The scientists, from the Imperial College School of Medicine and Hammersmith Hospital, report that they have located a gene which seems to be linked to a susceptibility to infertility. El-Nasir Lanlani and colleagues have found that implantation of embryos in women with a defective version of the gene, called MUC 1, is less successful than in those women in whom the gene is not defective.
The study, which was published in The Lancet, compared the structure of the MUC 1 gene in two groups of women. A control group of women was used, all of whom had previously had at least two spontaneous and uneventful pregnancies. These were compared with a group of women who had a history of unexplained infertility, suspected to be as a result of implantation failure. It was discovered that part of the MUC 1 gene in the group of infertile women tended to be much smaller.

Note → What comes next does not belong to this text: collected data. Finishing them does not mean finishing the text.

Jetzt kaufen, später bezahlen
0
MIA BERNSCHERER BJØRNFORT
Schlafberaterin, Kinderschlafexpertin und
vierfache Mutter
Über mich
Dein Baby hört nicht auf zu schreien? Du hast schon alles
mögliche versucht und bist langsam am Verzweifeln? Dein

The gene produces a sticky protein which may play a part in helping embryos attach to the womb walls. When quantities of the protein are not sufficient, it may mean that embryos do not implant. This would cause a woman to be labelled infertile in the first place, but it might mean that IVF treatment is less likely to succeed.
Professor Robert Winston of the Hammersmith Hospital said that 'the discovery that the size of a single gene could influence fertility is important and it should offer a potential target for new treatment'.